(Provided information):

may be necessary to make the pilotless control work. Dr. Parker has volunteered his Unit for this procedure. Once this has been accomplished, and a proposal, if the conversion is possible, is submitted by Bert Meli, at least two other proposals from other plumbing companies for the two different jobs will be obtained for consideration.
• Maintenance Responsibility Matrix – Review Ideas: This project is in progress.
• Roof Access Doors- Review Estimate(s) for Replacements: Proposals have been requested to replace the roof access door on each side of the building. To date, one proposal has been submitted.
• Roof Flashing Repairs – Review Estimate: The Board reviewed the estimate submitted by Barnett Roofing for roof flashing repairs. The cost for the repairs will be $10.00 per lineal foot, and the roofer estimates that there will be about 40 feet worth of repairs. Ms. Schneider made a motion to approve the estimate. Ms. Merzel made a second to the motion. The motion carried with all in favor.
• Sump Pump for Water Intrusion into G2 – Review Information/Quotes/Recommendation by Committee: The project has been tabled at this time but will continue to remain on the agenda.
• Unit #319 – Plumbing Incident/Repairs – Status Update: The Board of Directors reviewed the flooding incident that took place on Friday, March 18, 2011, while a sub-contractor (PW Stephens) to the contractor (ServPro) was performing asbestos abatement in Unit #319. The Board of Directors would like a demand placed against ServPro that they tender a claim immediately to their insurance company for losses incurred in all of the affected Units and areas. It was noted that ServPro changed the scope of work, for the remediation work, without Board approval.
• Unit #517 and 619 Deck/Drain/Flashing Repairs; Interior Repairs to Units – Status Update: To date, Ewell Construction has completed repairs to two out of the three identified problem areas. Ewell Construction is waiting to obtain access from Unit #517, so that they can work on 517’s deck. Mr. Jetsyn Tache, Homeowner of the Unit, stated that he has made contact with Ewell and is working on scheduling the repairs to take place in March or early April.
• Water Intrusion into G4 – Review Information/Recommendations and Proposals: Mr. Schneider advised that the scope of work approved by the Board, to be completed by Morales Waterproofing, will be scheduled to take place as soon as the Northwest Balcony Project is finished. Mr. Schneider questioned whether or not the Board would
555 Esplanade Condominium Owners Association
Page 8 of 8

(The task): Set the records above down again, exactly as they read.

(Exercise result):
may be necessary to make the pilotless control work. Dr. Parker has volunteered his Unit for this procedure. Once this has been accomplished, and a proposal, if the conversion is possible, is submitted by Bert Meli, at least two other proposals from other plumbing companies for the two different jobs will be obtained for consideration.
• Maintenance Responsibility Matrix – Review Ideas: This project is in progress.
• Roof Access Doors- Review Estimate(s) for Replacements: Proposals have been requested to replace the roof access door on each side of the building. To date, one proposal has been submitted.
• Roof Flashing Repairs – Review Estimate: The Board reviewed the estimate submitted by Barnett Roofing for roof flashing repairs. The cost for the repairs will be $10.00 per lineal foot, and the roofer estimates that there will be about 40 feet worth of repairs. Ms. Schneider made a motion to approve the estimate. Ms. Merzel made a second to the motion. The motion carried with all in favor.
• Sump Pump for Water Intrusion into G2 – Review Information/Quotes/Recommendation by Committee: The project has been tabled at this time but will continue to remain on the agenda.
• Unit #319 – Plumbing Incident/Repairs – Status Update: The Board of Directors reviewed the flooding incident that took place on Friday, March 18, 2011, while a sub-contractor (PW Stephens) to the contractor (ServPro) was performing asbestos abatement in Unit #319. The Board of Directors would like a demand placed against ServPro that they tender a claim immediately to their insurance company for losses incurred in all of the affected Units and areas. It was noted that ServPro changed the scope of work, for the remediation work, without Board approval.
• Unit #517 and 619 Deck/Drain/Flashing Repairs; Interior Repairs to Units – Status Update: To date, Ewell Construction has completed repairs to two out of the three identified problem areas. Ewell Construction is waiting to obtain access from Unit #517, so that they can work on 517’s deck. Mr. Jetsyn Tache, Homeowner of the Unit, stated that he has made contact with Ewell and is working on scheduling the repairs to take place in March or early April.
• Water Intrusion into G4 – Review Information/Recommendations and Proposals: Mr. Schneider advised that the scope of work approved by the Board, to be completed by Morales Waterproofing, will be scheduled to take place as soon as the Northwest Balcony Project is finished. Mr. Schneider questioned whether or not the Board would
555 Esplanade Condominium Owners Association
Page 8 of 8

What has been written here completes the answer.